Some properties appear to have had massively inflated values.
For example, the Guptas’ company Islandsite 180 bought two Cape Town flats in 2006 for R2.8 million each and two years later the Bank of India generously provided bonds of R24 million on each flat. This is 8.5 times the purchase price.
In another instance, the Guptas’ company Confident Concept bought a farm in Mpumalanga for R40 million but a year later this was bonded by the Bank of Baroda for R426 million: more than 10 times the purchase price.
These bonds are apparently still active.
OUTA asked the financial authorities to investigate these deals.
OUTA is #ArrestingStateCapture by taking action against those who have deliberately aided or participated in the capture of the South African state.
WHY IS OUTA TARGETING GUPTA MINE FUNDS?
The Guptas used their business Tegeta Exploration and Resources to buy Optimum Coal Holdings from Glencore in December 2015. Optimum owns Optimum Coal Mine, Optimum Coal Terminal and Koornfontein Mines.
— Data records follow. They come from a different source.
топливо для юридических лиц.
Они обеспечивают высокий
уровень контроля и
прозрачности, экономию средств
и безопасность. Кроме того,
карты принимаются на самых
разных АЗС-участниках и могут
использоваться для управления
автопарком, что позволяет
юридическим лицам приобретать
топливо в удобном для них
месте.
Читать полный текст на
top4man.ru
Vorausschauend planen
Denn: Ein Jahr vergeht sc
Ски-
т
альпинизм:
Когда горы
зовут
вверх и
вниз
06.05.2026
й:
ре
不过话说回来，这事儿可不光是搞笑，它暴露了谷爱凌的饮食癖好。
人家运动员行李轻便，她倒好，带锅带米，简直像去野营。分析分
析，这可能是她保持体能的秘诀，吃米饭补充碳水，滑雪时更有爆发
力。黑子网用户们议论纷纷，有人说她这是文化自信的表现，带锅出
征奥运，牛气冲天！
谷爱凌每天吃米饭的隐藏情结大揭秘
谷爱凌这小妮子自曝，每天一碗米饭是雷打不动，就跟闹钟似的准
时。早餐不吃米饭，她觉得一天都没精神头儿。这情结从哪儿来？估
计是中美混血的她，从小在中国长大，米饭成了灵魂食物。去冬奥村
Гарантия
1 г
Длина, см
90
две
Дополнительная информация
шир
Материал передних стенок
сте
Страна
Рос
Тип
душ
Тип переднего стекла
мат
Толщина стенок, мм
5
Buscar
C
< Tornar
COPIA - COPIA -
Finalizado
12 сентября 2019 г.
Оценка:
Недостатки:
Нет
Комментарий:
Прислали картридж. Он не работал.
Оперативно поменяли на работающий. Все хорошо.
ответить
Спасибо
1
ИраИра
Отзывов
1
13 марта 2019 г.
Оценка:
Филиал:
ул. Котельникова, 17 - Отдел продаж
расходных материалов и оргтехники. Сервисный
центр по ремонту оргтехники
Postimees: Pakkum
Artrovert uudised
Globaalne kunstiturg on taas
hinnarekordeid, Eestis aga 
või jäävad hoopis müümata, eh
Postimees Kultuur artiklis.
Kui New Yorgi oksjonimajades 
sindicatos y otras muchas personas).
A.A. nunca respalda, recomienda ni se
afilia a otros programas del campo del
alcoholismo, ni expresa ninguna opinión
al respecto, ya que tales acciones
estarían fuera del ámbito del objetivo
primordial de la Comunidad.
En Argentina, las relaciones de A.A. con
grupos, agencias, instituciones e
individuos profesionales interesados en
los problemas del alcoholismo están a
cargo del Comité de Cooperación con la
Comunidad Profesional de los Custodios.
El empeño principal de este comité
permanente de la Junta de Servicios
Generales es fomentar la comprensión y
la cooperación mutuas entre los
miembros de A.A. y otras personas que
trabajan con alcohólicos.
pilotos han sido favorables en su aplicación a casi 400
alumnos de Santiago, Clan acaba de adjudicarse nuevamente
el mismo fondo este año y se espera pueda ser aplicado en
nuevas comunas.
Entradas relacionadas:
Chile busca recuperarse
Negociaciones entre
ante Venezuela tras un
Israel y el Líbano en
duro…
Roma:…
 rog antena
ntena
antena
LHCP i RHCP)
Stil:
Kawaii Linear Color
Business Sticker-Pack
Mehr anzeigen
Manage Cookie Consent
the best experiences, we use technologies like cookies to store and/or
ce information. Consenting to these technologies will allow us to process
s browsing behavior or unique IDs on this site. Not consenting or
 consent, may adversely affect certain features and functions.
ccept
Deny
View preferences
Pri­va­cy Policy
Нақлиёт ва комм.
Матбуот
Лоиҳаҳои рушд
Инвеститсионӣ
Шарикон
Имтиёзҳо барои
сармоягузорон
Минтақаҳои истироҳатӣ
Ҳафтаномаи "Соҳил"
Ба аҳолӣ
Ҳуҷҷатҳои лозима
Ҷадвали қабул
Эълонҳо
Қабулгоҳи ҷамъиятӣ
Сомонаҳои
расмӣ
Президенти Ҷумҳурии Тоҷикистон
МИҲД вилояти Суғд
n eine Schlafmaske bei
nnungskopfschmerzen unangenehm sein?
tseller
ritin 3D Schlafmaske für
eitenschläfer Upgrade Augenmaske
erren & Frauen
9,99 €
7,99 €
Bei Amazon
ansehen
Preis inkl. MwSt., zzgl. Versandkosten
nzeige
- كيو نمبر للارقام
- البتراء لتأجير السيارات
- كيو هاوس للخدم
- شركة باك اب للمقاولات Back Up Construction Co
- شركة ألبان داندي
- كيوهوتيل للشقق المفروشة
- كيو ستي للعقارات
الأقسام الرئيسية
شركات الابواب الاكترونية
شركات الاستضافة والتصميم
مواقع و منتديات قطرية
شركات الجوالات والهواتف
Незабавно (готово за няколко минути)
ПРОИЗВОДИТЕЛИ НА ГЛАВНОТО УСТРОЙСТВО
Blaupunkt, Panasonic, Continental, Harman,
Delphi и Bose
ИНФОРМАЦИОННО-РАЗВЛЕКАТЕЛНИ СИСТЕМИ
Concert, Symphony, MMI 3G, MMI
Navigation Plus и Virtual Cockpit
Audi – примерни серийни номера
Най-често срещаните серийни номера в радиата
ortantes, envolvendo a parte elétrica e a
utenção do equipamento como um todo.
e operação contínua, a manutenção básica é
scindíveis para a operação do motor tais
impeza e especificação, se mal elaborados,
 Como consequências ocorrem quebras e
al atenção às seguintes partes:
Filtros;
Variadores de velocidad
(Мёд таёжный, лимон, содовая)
The Optimum and Koornfontein mines each have a mine rehabilitation fund, which is legally required. The Public Protector has reported that the two rehabilitation funds were together worth R1.75 billion before they illegally disappeared into a Bank of Baroda account. These funds are meant to be held in trust to ensure that the costs of rehabilitating the mines are covered. OUTA wants those funds secured for the public benefit.
WHAT IS OUTA DOING?
On 25 August, OUTA wrote to Mineral Resources Minister Mosebenzi Zwane asking him to seize those funds, as the Minister is responsible for the security of these funds. If the Minister does nothing, then OUTA will bring an urgent interdict in court to secure the funds.